Text passage.
■ ■ ■ ■
It sounds though like you'd want a different approach to this. What if
I have a <video> as my implementation detail?


>> So what I want is to tie this into the DOM's dispatch algorithm. The
>> dispatch algorithm somehow needs to compute the ancestor chain and the
>> current plan to do that is to follow an "event parent" chain (each
>> EventTarget would have an "event parent" which is either null or some
>> other object). However, it seems that is not quite enough for shadow
>> DOM so instead we need to determine the "event parent" of an object
>> algorithmically. I think we want "event parent for /event type/". So
>> e.g. on ShadowRoot objects the "event parent for load" would be null,
>> whereas for unicorn it would be its host element.
>>
>> Does that make sense?
>
> This logic written down in great detail in Shadow DOM spec -- and tested in
> an actual browser implementation. Would you consider transplanting it into
> DOM dispatch?
■ ■ ■ ■
Records.
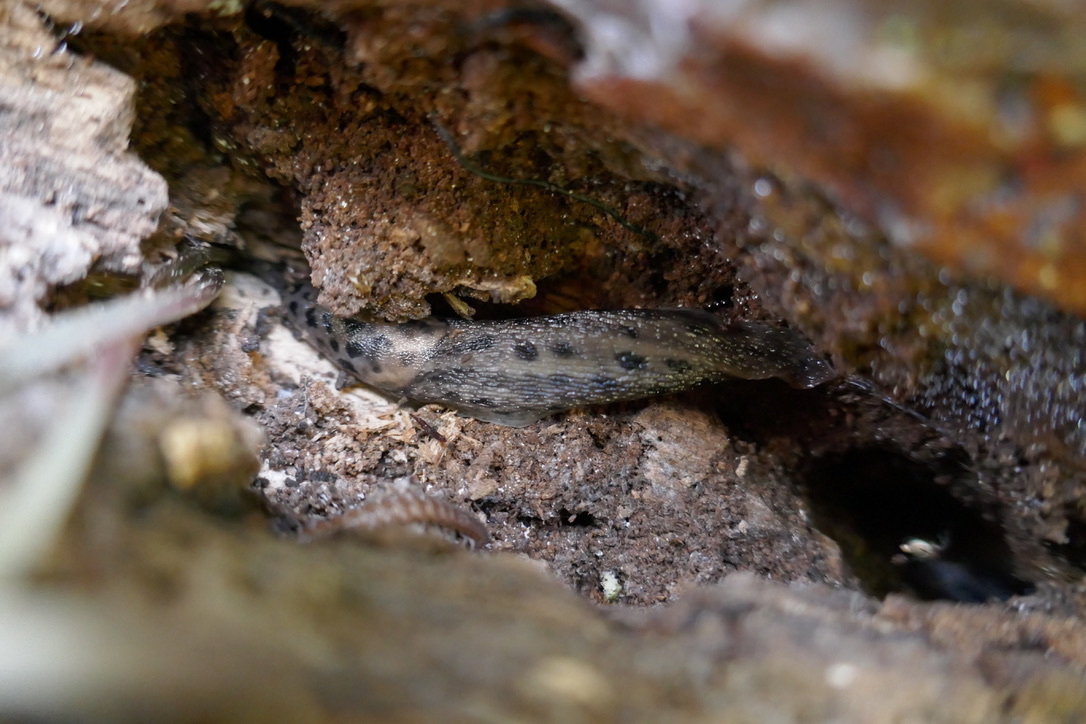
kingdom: Animalia
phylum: Mollusca
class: Gastropoda
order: Stylommatophora
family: Limacidae
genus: Limax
■ ■ ■ ■
Exercise tasks.
**a.** Answer these questions using the text on DOM event dispatch:
(i) What element does the opening line suggest having as an implementation detail?
(ii) On ShadowRoot objects, what would the "event parent for load" be?
(iii) In what specification does the reply say this logic is written down in great detail?
**b.** Extract the passage of the text on DOM event dispatch starting at "It sounds though" and ending at "its host element.".
The entries come from a different source than the text.

Answers provided.
**a.**
(i) A <video> element.
(ii) Null.
(iii) The Shadow DOM spec.

**b.**
It sounds though like you'd want a different approach to this. What if
I have a <video> as my implementation detail?


>> So what I want is to tie this into the DOM's dispatch algorithm. The
>> dispatch algorithm somehow needs to compute the ancestor chain and the
>> current plan to do that is to follow an "event parent" chain (each
>> EventTarget would have an "event parent" which is either null or some
>> other object). However, it seems that is not quite enough for shadow
>> DOM so instead we need to determine the "event parent" of an object
>> algorithmically. I think we want "event parent for /event type/". So
>> e.g. on ShadowRoot objects the "event parent for load" would be null,
>> whereas for unicorn it would be its host element.